While the Shelfanger family waited for six anxious weeks while Ellie was being treated in a Cambridge hospital, they were provided with home-from-home accommodation by the Sick Children’s Trust, so they could be near her all the time.

And Archie, who is now eight years old, found a way of thanking the trust by taking part in the Norwich Inflatable 5km run – raising more than £1,200 in the process.

HE DID IT: Archie Colman raised more than £1,200 after completing the run.
HE DID IT: Archie Colman raised more than £1,200 after completing the run.

Mrs Colman was 36 weeks pregnant with Ellie when she realised the baby had stopped kicking.
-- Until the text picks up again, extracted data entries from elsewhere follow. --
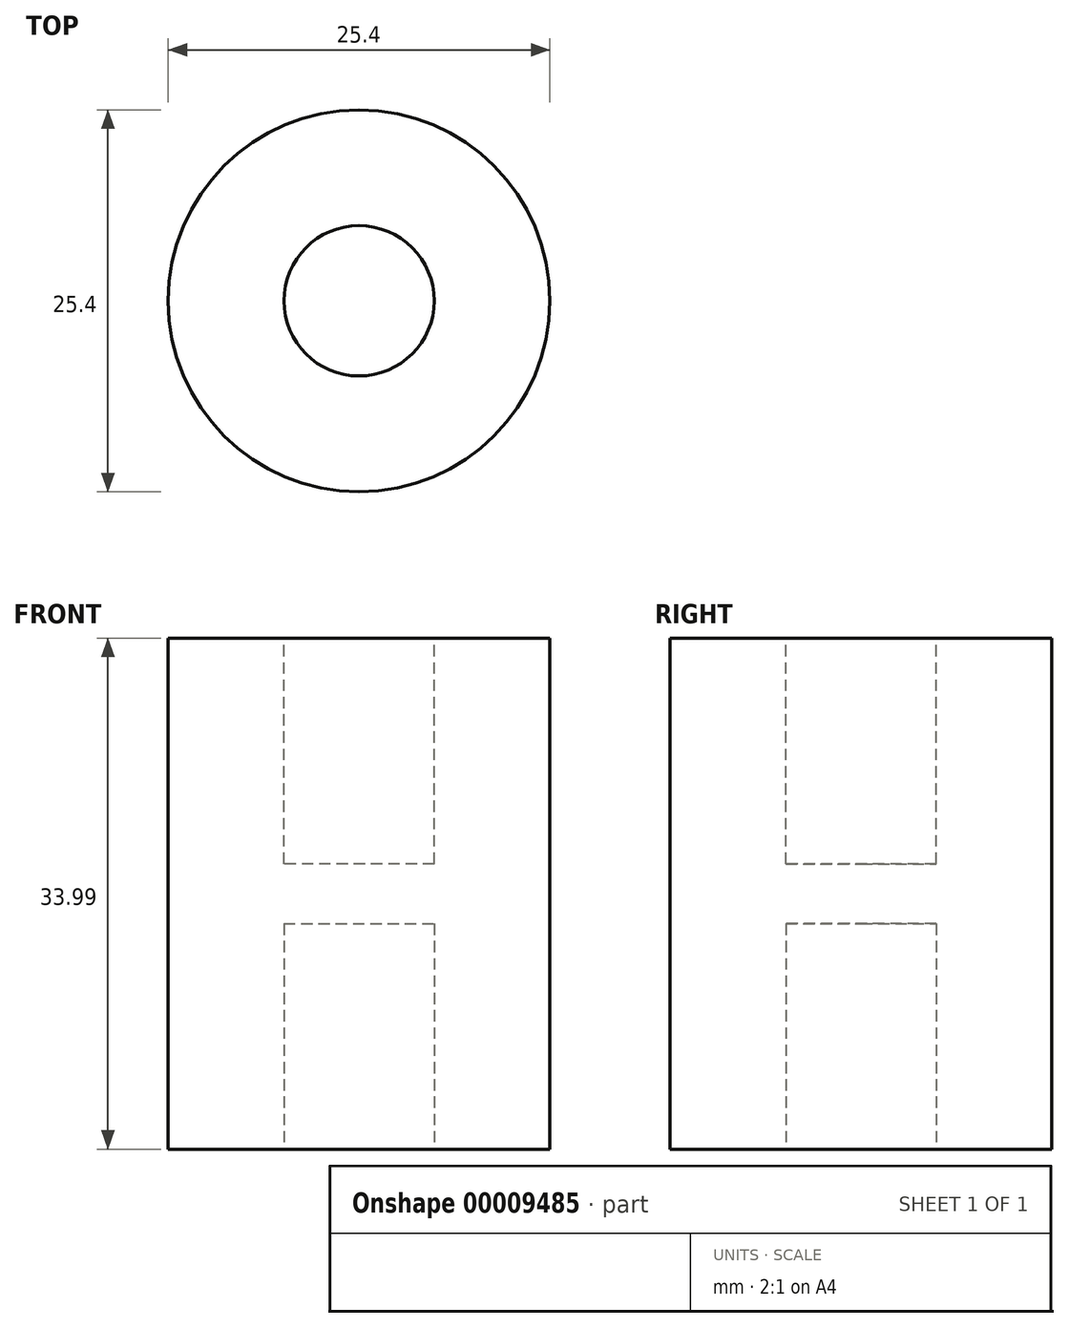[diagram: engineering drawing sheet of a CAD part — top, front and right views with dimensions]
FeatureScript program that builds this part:
annotation { "Feature Type Name" : "Feature", "Feature Type Description" : "" }
export const myFeature = defineFeature(function(context is Context, id is Id, definition is map)
    precondition{}
    {
        {
            var Q0;
            Q0=qCreatedBy(makeId("Top.planeOp"),FACE);
            var sketch = newSketch(context, id + "F0", { "sketchPlane" : qUnion([Q0])});
            skCircle(sketch, "E0", {"center": v(0, 0) * mm, "radius": 12.7 * mm});
            skSolve(sketch);
        }
        {
            var Q0;
            Q0=makeQuery(id+"F0.imprint","IMPRINT",FACE,{"disambiguationData":[TD([[makeQuery(id+"F0.imprint","IMPRINT",EDGE,{"derivedFrom":sQuery(id+"F0.wireOp",EDGE,"E0")}),1.0]])]});
            extrude(context, id + "F1", {"entities" : qUnion([Q0]), "depth" : 34 * mm});
        }
        {
            var Q0;
            Q0=makeQuery(id+"F1.opExtrude","CAP_FACE",FACE,{"disambiguationData":[OSD([sQuery(id+"F0.wireOp",EDGE,"E0")])],"isStart":false});
            var sketch = newSketch(context, id + "F2", { "sketchPlane" : qUnion([Q0])});
            skCircle(sketch, "E1", {"center": v(0, 0) * mm, "radius": 5 * mm});
            skSolve(sketch);
        }
        {
            var Q0;
            Q0=makeQuery(id+"F2.imprint","IMPRINT",FACE,{"disambiguationData":[TD([[makeQuery(id+"F2.imprint","IMPRINT",EDGE,{"derivedFrom":sQuery(id+"F2.wireOp",EDGE,"E1")}),1.0]])]});
            extrude(context, id + "F3", {"entities" : qUnion([Q0]), "operationType" : NewBodyOperationType.REMOVE, "oppositeDirection" : true, "depth" : 15 * mm});
        }
        {
            var Q0;
            Q0=makeQuery(id+"F1.opExtrude","CAP_FACE",FACE,{"disambiguationData":[OSD([sQuery(id+"F0.wireOp",EDGE,"E0")])],"isStart":true});
            var sketch = newSketch(context, id + "F4", { "sketchPlane" : qUnion([Q0])});
            skCircle(sketch, "E2", {"center": v(0, 0) * mm, "radius": 5 * mm});
            skSolve(sketch);
        }
        {
            var Q0;
            Q0=makeQuery(id+"F4.imprint","IMPRINT",FACE,{"disambiguationData":[TD([[makeQuery(id+"F4.imprint","IMPRINT",EDGE,{"derivedFrom":sQuery(id+"F4.wireOp",EDGE,"E2")}),1.0]])]});
            extrude(context, id + "F5", {"entities" : qUnion([Q0]), "operationType" : NewBodyOperationType.REMOVE, "oppositeDirection" : true, "depth" : 15 * mm});
        }
    });
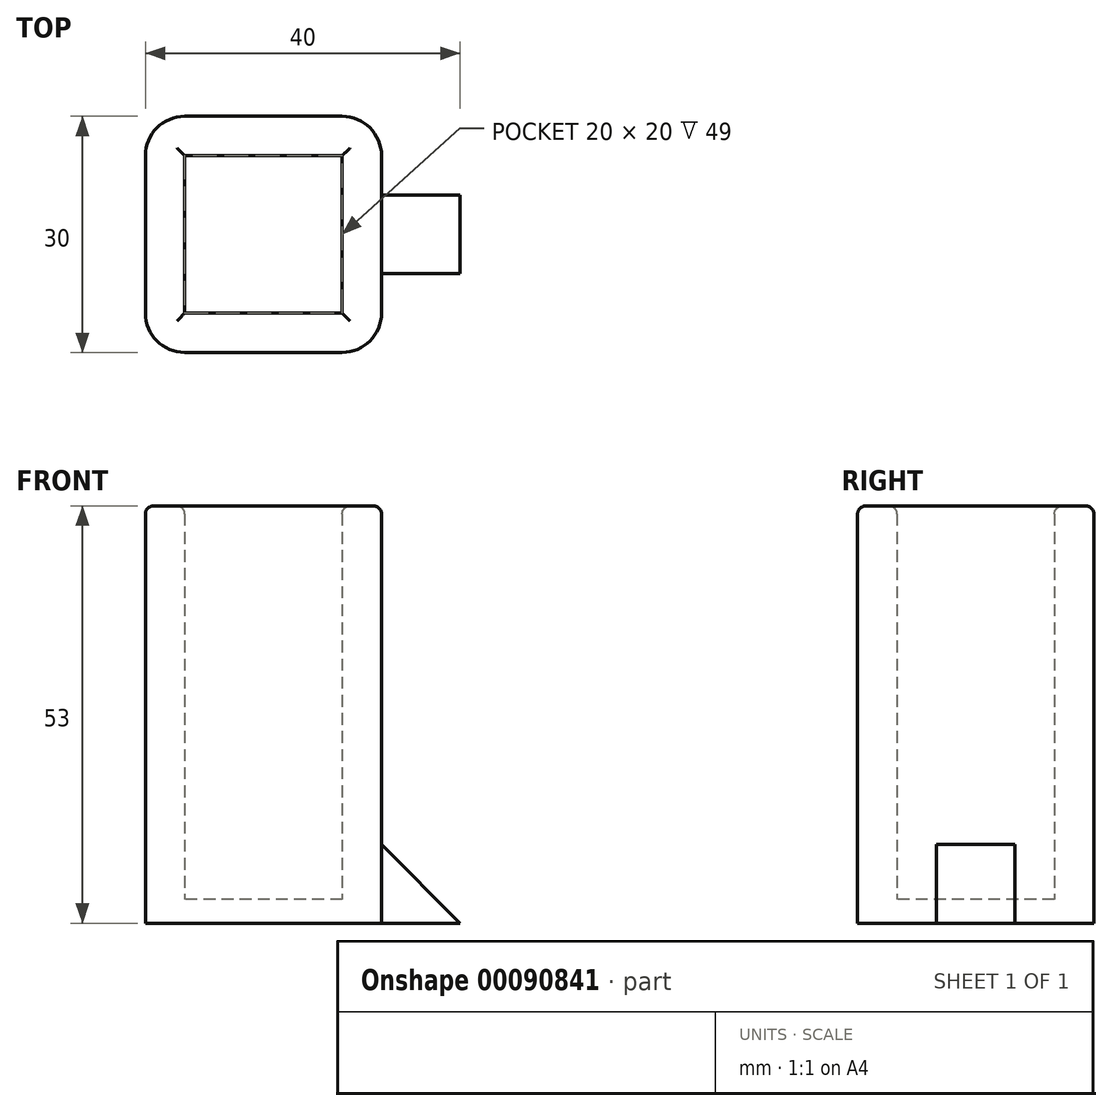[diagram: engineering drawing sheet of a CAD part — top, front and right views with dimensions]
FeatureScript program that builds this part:
annotation { "Feature Type Name" : "Feature", "Feature Type Description" : "" }
export const myFeature = defineFeature(function(context is Context, id is Id, definition is map)
    precondition{}
    {
        {
            var Q0;
            Q0=qCreatedBy(makeId("Top.planeOp"),FACE);
            var sketch = newSketch(context, id + "F0", { "sketchPlane" : qUnion([Q0])});
            skLineSegment(sketch, "E0.bottom", {"start": v(15, 15) * mm, "end": v(-15, 15) * mm});
            skLineSegment(sketch, "E0.top", {"start": v(15, -15) * mm, "end": v(-15, -15) * mm});
            skLineSegment(sketch, "E0.left", {"start": v(15, 15) * mm, "end": v(15, -15) * mm});
            skLineSegment(sketch, "E0.right", {"start": v(-15, 15) * mm, "end": v(-15, -15) * mm});
            skPoint(sketch, "E0.middle", {"position": v(0, 0) * mm});
            skSolve(sketch);
        }
        {
            var Q0;
            Q0 = qSketchRegion(id + "F0", true);
            extrude(context, id + "F1", {"entities" : qUnion([Q0]), "depth" : 3 * mm});
        }
        {
            var Q0;
            Q0=makeQuery(id+"F1.opExtrude","CAP_FACE",FACE,{"disambiguationData":[OSD([sQuery(id+"F0.wireOp",EDGE,"E0.bottom"),sQuery(id+"F0.wireOp",EDGE,"E0.top"),sQuery(id+"F0.wireOp",EDGE,"E0.left"),sQuery(id+"F0.wireOp",EDGE,"E0.right")])],"isStart":false});
            var sketch = newSketch(context, id + "F2", { "sketchPlane" : qUnion([Q0])});
            skLineSegment(sketch, "E1.bottom", {"start": v(15, 15) * mm, "end": v(-15, 15) * mm});
            skLineSegment(sketch, "E1.top", {"start": v(15, -15) * mm, "end": v(-15, -15) * mm});
            skLineSegment(sketch, "E1.left", {"start": v(15, 15) * mm, "end": v(15, -15) * mm});
            skLineSegment(sketch, "E1.right", {"start": v(-15, 15) * mm, "end": v(-15, -15) * mm});
            skPoint(sketch, "E1.middle", {"position": v(0, 0) * mm});
            skLineSegment(sketch, "E2.bottom", {"start": v(10, 10) * mm, "end": v(-10, 10) * mm});
            skLineSegment(sketch, "E2.top", {"start": v(10, -10) * mm, "end": v(-10, -10) * mm});
            skLineSegment(sketch, "E2.left", {"start": v(10, 10) * mm, "end": v(10, -10) * mm});
            skLineSegment(sketch, "E2.right", {"start": v(-10, 10) * mm, "end": v(-10, -10) * mm});
            skSolve(sketch);
        }
        {
            var Q0;
            Q0 = qSketchRegion(id + "F2", true);
            extrude(context, id + "F3", {"entities" : qUnion([Q0]), "operationType" : NewBodyOperationType.ADD, "depth" : 50 * mm});
        }
        {
            var Q0;
            Q0=makeQuery(id+"F3.boolean.opBoolean","MERGE",EDGE,{"derivedFrom":[makeQuery(id+"F1.opExtrude","SWEPT_EDGE",EDGE,{"disambiguationData":[OSD([sQuery(id+"F0.wireOp",EDGE,"E0.top"),sQuery(id+"F0.wireOp",EDGE,"E0.right")])]}),makeQuery(id+"F3.opExtrude","SWEPT_EDGE",EDGE,{"disambiguationData":[OSD([sQuery(id+"F2.wireOp",EDGE,"E1.top"),sQuery(id+"F2.wireOp",EDGE,"E1.right")])]})]});
            var Q1;
            Q1=makeQuery(id+"F3.boolean.opBoolean","MERGE",EDGE,{"derivedFrom":[makeQuery(id+"F1.opExtrude","SWEPT_EDGE",EDGE,{"disambiguationData":[OSD([sQuery(id+"F0.wireOp",EDGE,"E0.bottom"),sQuery(id+"F0.wireOp",EDGE,"E0.right")])]}),makeQuery(id+"F3.opExtrude","SWEPT_EDGE",EDGE,{"disambiguationData":[OSD([sQuery(id+"F2.wireOp",EDGE,"E1.bottom"),sQuery(id+"F2.wireOp",EDGE,"E1.right")])]})]});
            var Q2;
            Q2=makeQuery(id+"F3.boolean.opBoolean","MERGE",EDGE,{"derivedFrom":[makeQuery(id+"F1.opExtrude","SWEPT_EDGE",EDGE,{"disambiguationData":[OSD([sQuery(id+"F0.wireOp",EDGE,"E0.bottom"),sQuery(id+"F0.wireOp",EDGE,"E0.left")])]}),makeQuery(id+"F3.opExtrude","SWEPT_EDGE",EDGE,{"disambiguationData":[OSD([sQuery(id+"F2.wireOp",EDGE,"E1.bottom"),sQuery(id+"F2.wireOp",EDGE,"E1.left")])]})]});
            var Q3;
            Q3=makeQuery(id+"F3.boolean.opBoolean","MERGE",EDGE,{"derivedFrom":[makeQuery(id+"F1.opExtrude","SWEPT_EDGE",EDGE,{"disambiguationData":[OSD([sQuery(id+"F0.wireOp",EDGE,"E0.top"),sQuery(id+"F0.wireOp",EDGE,"E0.left")])]}),makeQuery(id+"F3.opExtrude","SWEPT_EDGE",EDGE,{"disambiguationData":[OSD([sQuery(id+"F2.wireOp",EDGE,"E1.top"),sQuery(id+"F2.wireOp",EDGE,"E1.left")])]})]});
            fillet(context, id + "F4", {"entities" : qUnion([Q0, Q1, Q2, Q3]), "radius" : 5 * mm, "tangentPropagation" : true, "allowEdgeOverflow" : false});
        }
        {
            var Q0;
            Q0=makeQuery(id+"F3.opExtrude","CAP_FACE",FACE,{"disambiguationData":[OSD([sQuery(id+"F2.wireOp",EDGE,"E1.bottom"),sQuery(id+"F2.wireOp",EDGE,"E1.top"),sQuery(id+"F2.wireOp",EDGE,"E1.left"),sQuery(id+"F2.wireOp",EDGE,"E1.right"),sQuery(id+"F2.wireOp",EDGE,"E2.bottom"),sQuery(id+"F2.wireOp",EDGE,"E2.top"),sQuery(id+"F2.wireOp",EDGE,"E2.left"),sQuery(id+"F2.wireOp",EDGE,"E2.right")])],"isStart":false});
            fillet(context, id + "F5", {"entities" : qUnion([Q0]), "radius" : 1 * mm, "tangentPropagation" : true, "allowEdgeOverflow" : false});
        }
        {
            var Q0;
            Q0=qCreatedBy(makeId("Front.planeOp"),FACE);
            var sketch = newSketch(context, id + "F6", { "sketchPlane" : qUnion([Q0])});
            skLineSegment(sketch, "E3", {"start": v(15, 0) * mm, "end": v(15, 10) * mm});
            skLineSegment(sketch, "E4", {"start": v(15, 10) * mm, "end": v(25, 0) * mm});
            skLineSegment(sketch, "E5", {"start": v(25, 0) * mm, "end": v(15, 0) * mm});
            skLineSegment(sketch, "E6", {"start": v(0, 0) * mm, "end": v(0, 15) * mm, "construction": true});
            skSolve(sketch);
        }
        {
            var Q0;
            Q0 = qSketchRegion(id + "F6", true);
            extrude(context, id + "F7", {"entities" : qUnion([Q0]), "operationType" : NewBodyOperationType.ADD, "depth" : 5 * mm, "hasSecondDirection" : true, "secondDirectionOppositeDirection" : true, "secondDirectionDepth" : 5 * mm});
        }
    });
Husband Steve drove her to West Suffolk Hospital, where she was born suffering from perinatal asphyxia and doctors battled to establish an airway.

Once she was breathing, Ellie was transferred to the The Rosie Hospital in Cambridge for specialist cooling therapy to reduce the risk of brain damage.

Mrs Colman, who is Archie’s step-mum, said: “As Steve and Ellie left for Cambridge, I had to deal with the horrible reality that I might not see my daughter again.

“The doctors thought it was unlikely that Ellie would survive for two days.”

Mrs Colman was transferred to Addenbrooke’s Hospital, also in Cambridge, to be near Ellie and, when she was discharged, moved into Chestnut House, one of 10 homes the trust uses to support families with seriously ill children.

“Having a home-from-home at Chestnut House, where there was a kitchen, dining and living room, was so important as it meant Archie could see us without having to be on the hospital ward and we could even make him something to eat and watch TV together.”

Mrs Colman, who has raised £300 herself for the trust, added: “We’re so proud of Archie and his fundraising.

“On the day, his dad, nan and aunties took part in the run as we have all wanted to raise money and awareness for the charity that helped us during our time of need.

“Ellie is now thriving and enjoyed cheering Archie on in her Sick Children’s Trust T-shirt, which turned out to be more of a dress.”

Abi Abdel-aal, the Chestnut House manager, said it cost the trust, which relies entirely on voluntary donations, £30 to support a family for a night. “We can’t thank Archie enough for taking on this challenge and raising so much money. He should feel very proud of himself.”